Samuel Alves Pereira, also a professor of international relations at UNESP, was quoted in the November 2 UOL report as saying that Brazil’s military alignment with the OAS and the Inter-American Defense Board tends to change the country’s defense strategy. According to him, “these bodies address the issue of defending a multidimensional perspective, in which the armed forces of Latin American countries are more encouraged to work on internal security,” while the United States would take action against possible external invasions of those countries.
After Amazonlog 2017, Defense Minister Raul Jungmann traveled to the United States, where he met with the under secretary of state for political affairs, Thomas A. Shannon Jr., ambassador to Brazil from 2011 to 2013, and discussed the possibility of a South American Security Authority to combat organized crime, which tends to further diminish the power of the UNASUL’s South American Security Council.
Jungmann, on November 17, also participated in a conference at the Center for Strategic and International Studies (CSIS), where he “asked for the two main democracies in the Hemisphere to discuss and adopt a true long term State agenda,” reported the Defense Ministry web page. Michael Matera, director of the CSIS America’s Program, opened Jungmann’s conference saying that “Brazil and the US are at a time when our national interests and the views of our two presidents coincide more closely than has been the case in many years on issues as varied as Venezuela, regional threats to security as well as the serious global threat represented by North Korea.”
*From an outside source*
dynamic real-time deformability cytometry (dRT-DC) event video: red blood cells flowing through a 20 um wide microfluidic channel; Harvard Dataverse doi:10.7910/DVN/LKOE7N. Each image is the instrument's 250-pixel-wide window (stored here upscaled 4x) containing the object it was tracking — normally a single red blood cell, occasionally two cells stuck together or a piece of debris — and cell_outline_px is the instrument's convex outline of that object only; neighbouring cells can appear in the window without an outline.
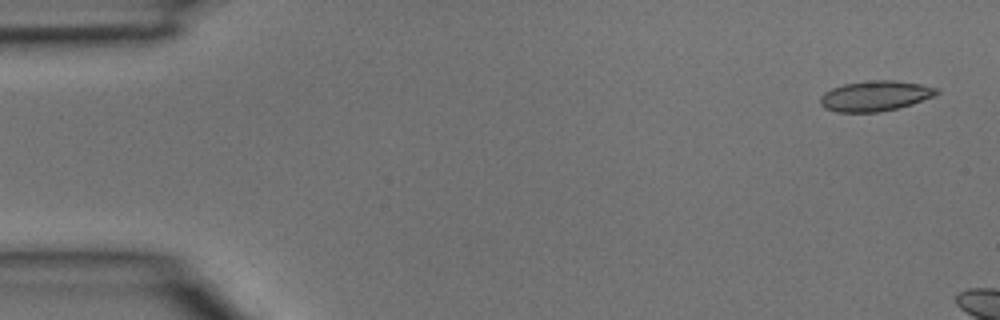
{"species": "common noctule bat (a hibernating species)", "species_latin": "Nyctalus noctula", "temperature_condition": "room temperature", "stored_images_in_passage": 4, "camera_frame_rate_fps": 3000, "um_per_image_px": 0.085, "animal": {"sex": "male", "body_mass_g": 15.6}, "frame": {"image": 1, "passage_image": 1, "time_ms": 0.0, "image_size_px": [1000, 320], "cell_outline_px": [[940, 92], [936, 96], [912, 104], [880, 112], [836, 112], [824, 108], [820, 104], [820, 96], [824, 92], [832, 88], [844, 84], [864, 80], [896, 80], [920, 84], [936, 88]], "centroid_in_image_um": [74.38, 8.15], "position_along_channel_um": 10.6, "area_um2": 20.75}}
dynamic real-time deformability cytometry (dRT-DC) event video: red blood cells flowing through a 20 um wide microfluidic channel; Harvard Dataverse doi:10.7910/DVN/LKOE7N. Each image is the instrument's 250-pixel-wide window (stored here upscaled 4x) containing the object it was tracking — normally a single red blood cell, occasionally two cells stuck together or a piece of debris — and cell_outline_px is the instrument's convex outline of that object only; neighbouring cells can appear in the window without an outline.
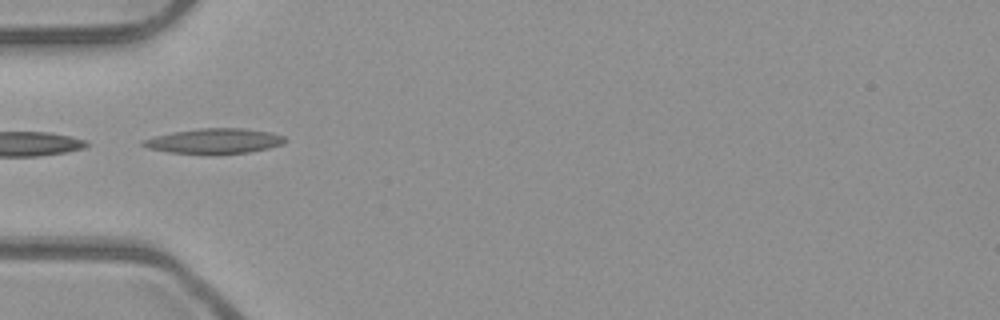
{"species": "common noctule bat (a hibernating species)", "species_latin": "Nyctalus noctula", "temperature_condition": "room temperature", "stored_images_in_passage": 7, "camera_frame_rate_fps": 3000, "um_per_image_px": 0.085, "animal": {"sex": "male", "body_mass_g": 23.1, "forearm_length_mm": 52.7}, "frame": {"image": 1, "passage_image": 1, "time_ms": 0.0, "image_size_px": [1000, 320], "cell_outline_px": [[288, 140], [280, 144], [268, 148], [248, 152], [168, 152], [148, 148], [140, 144], [140, 140], [172, 132], [200, 128], [244, 128], [272, 132], [284, 136]], "centroid_in_image_um": [18.22, 11.95], "position_along_channel_um": 66.8, "area_um2": 20.17}}
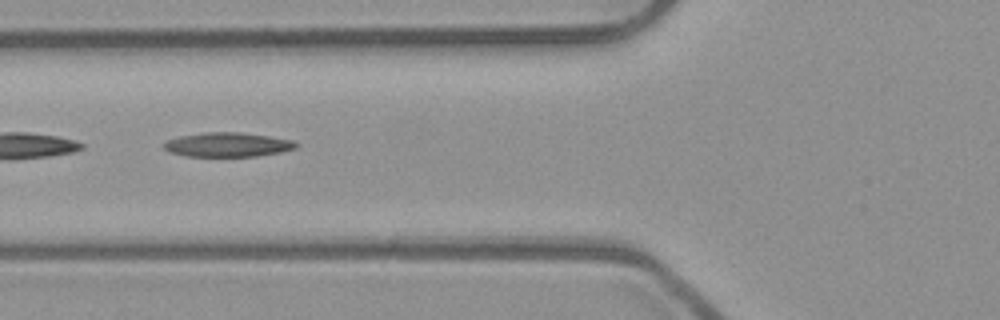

On the same day, Jungmann held a meeting with the United Nations (UN) Department of Peacekeeping Operations, where he told Empresa Brasileira de Comunicação he would like to see the country assume the military command of the UN’s “stabilization” mission in the Central African Republic, where Brazil is supposed to send 1,000 troops next year, and that Brazil was invited to take over the military command of the mission in the Democratic Republic of the Congo. These preparations are taking place after Brazil’s 13-year military command in Haiti, which ended in October.
At a time when Africa is being disputed by China, European—and particularly French—imperialism and by the US, a Brazilian military presence would certainly factor into the plans of American imperialism on the continent.
The rapprochement of Brazil’s armed forces with that of the US and the realignment of Brazil’s defense strategy to US imperialism are clear warnings to the working class of Brazil and Latin America as a whole, a region that has witnessed dozens of US-backed coups and right-wing military dictatorships over the last 50 years.
These developments urgently pose the need for an independent working class movement against war in Brazil and throughout Latin America. In a region marked by the promotion on the part revisionist movements of various substitutes for such a movement, from Castroist guerrillas to the “democratic socialism” of the Workers Party in Brazil and Chavismo in Venezuela, the urgent task facing the Brazilian and Latin American working class is the struggle against imperialism through the construction of an internationalist and socialist movement, that is, the construction of the national sections of the International Committee of the Fourth International.